- _Supplied passage_
+--
Tutorial: Create Apache Spark job definition in Synapse Studio

Straipsnis
05/24/2022

This tutorial demonstrates how to use the Synapse Studio to create Apache Spark job definitions, and then submit them to a serverless Apache Spark pool.

This tutorial covers the following tasks:

Create an Apache Spark job definition for PySpark (Python)
Create an Apache Spark job definition for Spark (Scala)
Create an Apache Spark job definition for .NET Spark (C#/F#)
Create job definition by importing a JSON file
Exporting an Apache Spark job definition file to local
Submit an Apache Spark job definition as a batch job
Add an Apache Spark job definition into pipeline

Prerequisites

Before you start with this tutorial, make sure to meet the following requirements:

An Azure Synapse Analytics workspace. For instructions, see Create an Azure Synapse Analytics workspace.
A serverless Apache Spark pool.
An ADLS Gen2 storage account. You need to be the Storage Blob Data Contributor of the ADLS Gen2 filesystem you want to work with. If you aren't, you need to add the permission manually.
If you don’t want to use the workspace default storage, link the required ADLS Gen2 storage account in Synapse Studio.

Create an Apache Spark job definition for PySpark (Python)

In this section, you create an Apache Spark job definition for PySpark (Python).

Open Synapse Studio.
You can go to Sample files for creating Apache Spark job definitions to download sample files for python.zip, then unzip the compressed package, and extract the wordcount.py and shakespeare.txt files.
Select Data -> Linked -> Azure Data Lake Storage Gen2, and upload wordcount.py and shakespeare.txt into your ADLS Gen2 filesystem.
Select Develop hub, select the '+' icon and select Spark job definition to create a new Spark job definition.
+--
- _Jobs_
1 – In the Synapse Studio tutorial, what role must you hold on the ADLS Gen2 filesystem you want to work with?
2 – Carry on the Synapse Studio tutorial from the point where it stops.

- _Data block_
+--
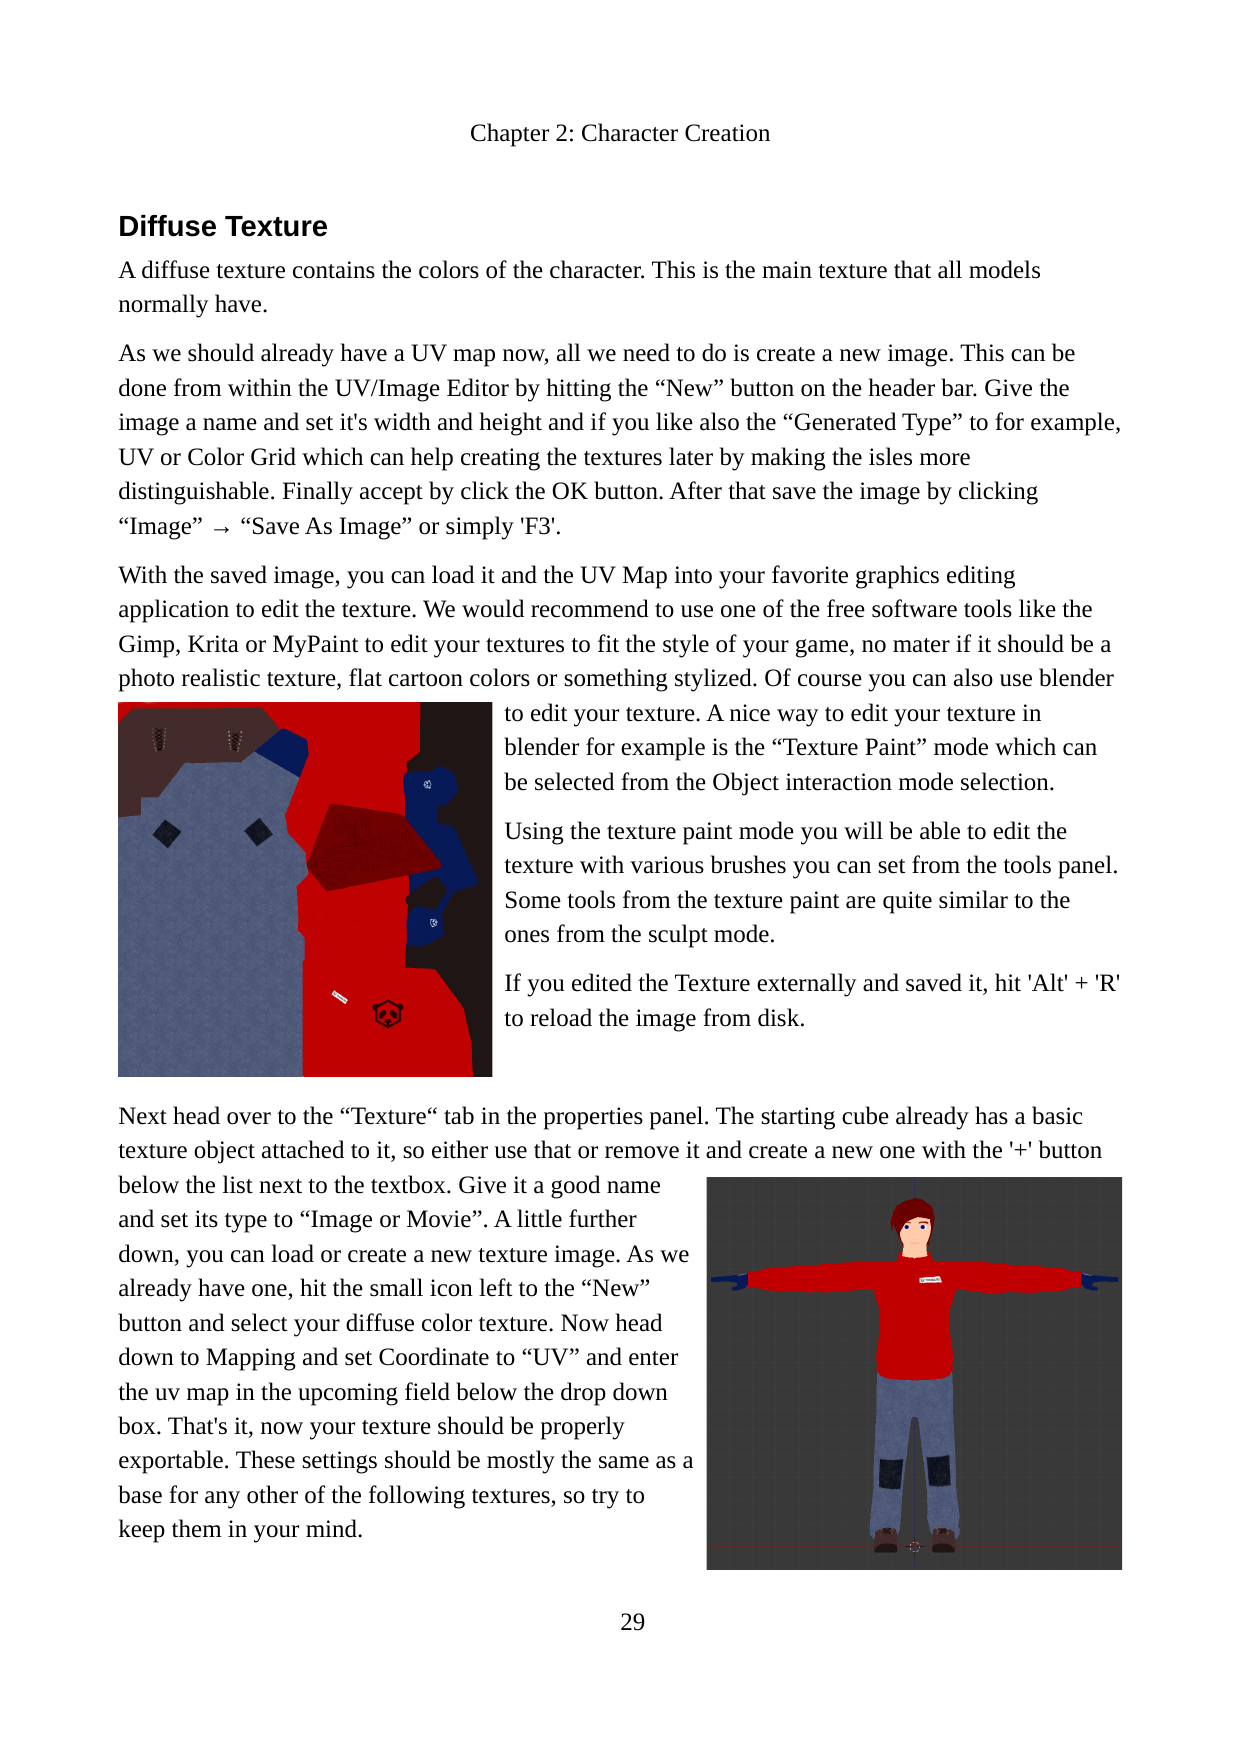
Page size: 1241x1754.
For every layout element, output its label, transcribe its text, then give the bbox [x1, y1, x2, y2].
+--
- _Answers below_
1 – Storage Blob Data Contributor.

2 –
Select PySpark (Python) from the Language drop down list in the Apache Spark job definition main window.

Fill in information for Apache Spark job definition.

Property	Description
Job definition name	Enter a name for your Apache Spark job definition. This name can be updated at any time until it's published. Sample: `job definition sample`
Main definition file	The main file used for the job. Select a PY file from your storage. You can select Upload file to upload the file to a storage account. Sample: `abfss://…/path/to/wordcount.py`
Command-line arguments	Optional arguments to the job. Sample: `abfss://…/path/to/shakespeare.txt` `abfss://…/path/to/result` Note: Two arguments for the sample job definition are separated by a space.
Reference files	Additional files used for reference in the main definition file. You can select Upload file to upload the file to a storage account.
Spark pool	The job will be submitted to the selected Apache Spark pool.
Spark version	Version of Apache Spark that the Apache Spark pool is running.
Executors	Number of executors to be given in the specified Apache Spark pool for the job.
Executor size	Number of cores and memory to be used for executors given in the specified Apache Spark pool for the job.
Driver size	Number of cores and memory to be used for driver given in the specified Apache Spark pool for the job.
Apache Spark configuration	Customize configurations by adding properties below. If you do not add a property, Azure Synapse will use the default value when applicable.

Set the value of the Spark job definition for Python

Select Publish to save the Apache Spark job definition.

Create an Apache Spark job definition for Apache Spark(Scala)

In this section, you create an Apache Spark job definition for Apache Spark(Scala).

Open Azure Synapse Studio.
You can go to Sample files for creating Apache Spark job definitions to download sample files for scala.zip, then unzip the compressed package, and extract the wordcount.jar and shakespeare.txt files.
Select Data -> Linked -> Azure Data Lake Storage Gen2, and upload wordcount.jar and shakespeare.txt into your ADLS Gen2 filesystem.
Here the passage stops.